Dan Stirk

Counsel

Dan Stirk represents U.S. domestic industry clients on international trade matters and advises clients on legislative and regulatory issues.  He has extensive experience advocating before the U.S. Department of Commerce, the U.S. International Trade Commission, the Office of the United States Trade Representative, the U.S. Court of International Trade, the U.S. Court of Appeals for the Federal Circuit, the World Trade Organization, free trade agreement dispute settlement panels, USMCA binational review panels, and international arbitrators.  He has developed deep expertise in antidumping measures, subsidies, countervailing measures, government procurement, environment enforcement, the energy sector, and the steel, bearings, softwood lumber, dairy, and wine and spirits industries.

Prior to joining Picard Kentz & Rowe in January 2025, Dan served for nearly eighteen years as an attorney-advisor at the Office of the United States Trade Representative, rising to the level of Chief Counsel for Litigation. While at USTR, he litigated and served as head of U.S. delegations during all phases of WTO dispute settlement proceedings, including government-to-government consultations, panel proceedings, Appellate Body review, compliance proceedings, and arbitrations concerning compliance periods and countermeasures.  Dan participated in dozens of international trade disputes at the WTO, under NAFTA, under USMCA, and under the Softwood Lumber Agreement of 2006 between the United States and Canada.  At the WTO, among other things, Dan successfully defended the U.S. Commerce Department’s methodology for analyzing subsidies provided by Chinese public bodies and, for the first time in almost two decades and after a long series of U.S. losses, persuaded a WTO dispute settlement panel in 2019 to find in favor of the United States on Commerce’s use of zeroing in antidumping proceedings.

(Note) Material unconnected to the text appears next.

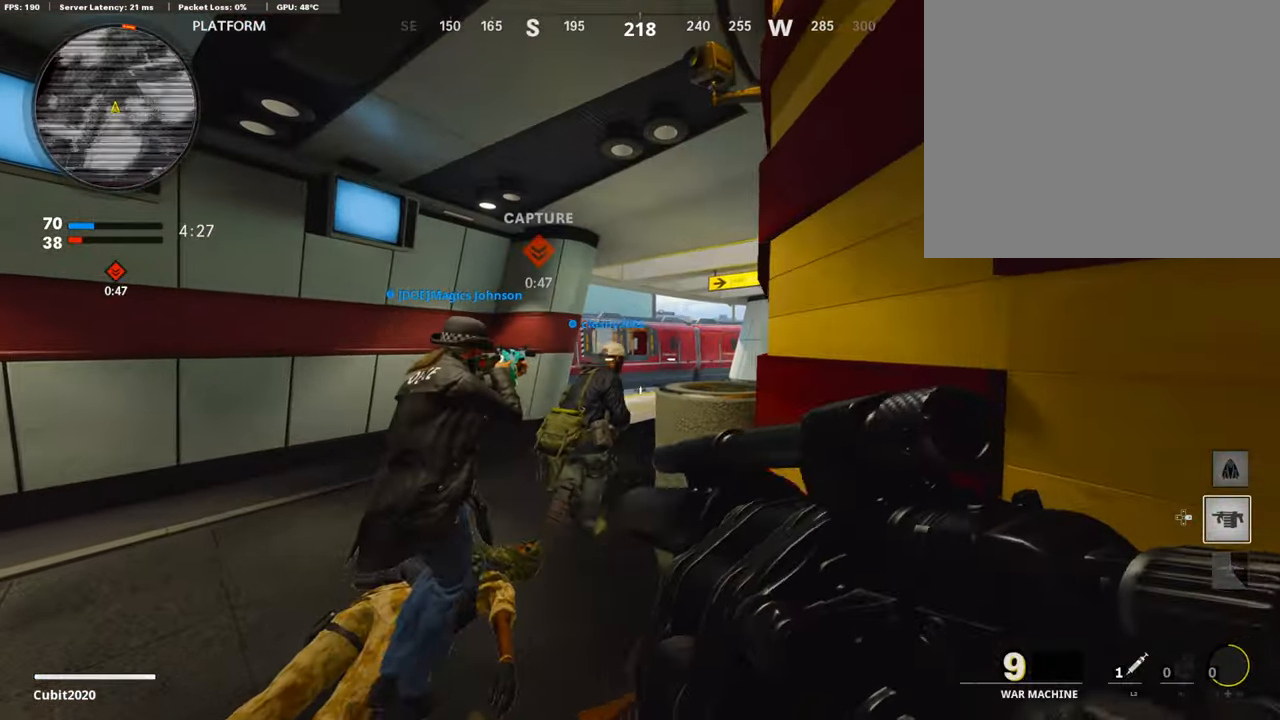
{"buttons": ["L3"], "left_stick": "up-left", "right_stick": "right", "events": [[33, "left_stick", "center"], [84, "left_stick", "right"], [252, "left_stick", "left"], [370, "left_stick", "up-left"], [454, "L3", "down"], [454, "right_stick", "right"]]}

Dan also advised policy clients and senior U.S. government officials at USTR, in the Executive Office of the President, and throughout the executive branch.  He served as lead counsel and lead negotiator for the negotiation of international trade agreements, including telecommunications mutual recognition agreements and other plurilateral and bilateral trade agreements.  He actively participated in and managed U.S. government interagency processes to formulate U.S. policies and strategies in trade negotiations and to resolve concerns about the practices of U.S. trading partners, including working with the Department of State, Department of the Treasury, Department of Commerce, Department of Agriculture, Department of the Interior, U.S. International Trade Commission, Federal Communications Commission, National Institute of Standards and Technology, the Environmental Protection Agency, and the Small Business Administration.

Previously, Dan was an associate at a boutique law firm in Washington, DC, which specialized in international trade law.  The firm’s clients included U.S. producers of steel, bearings, and pencils, as well as tomato farmers, cattle ranchers, salmon fishers, and steelworkers’ unions.

Dan graduated from the Georgetown University Law Center, where he was a research assistant for Professor John H. Jackson and a fellow of the Institute of International Economic Law.  He received a B.A. with honors from the University of Florida, double-majoring in English and Economics and minoring in French.  As an undergraduate, Dan was elected to the Society Phi Beta Kappa.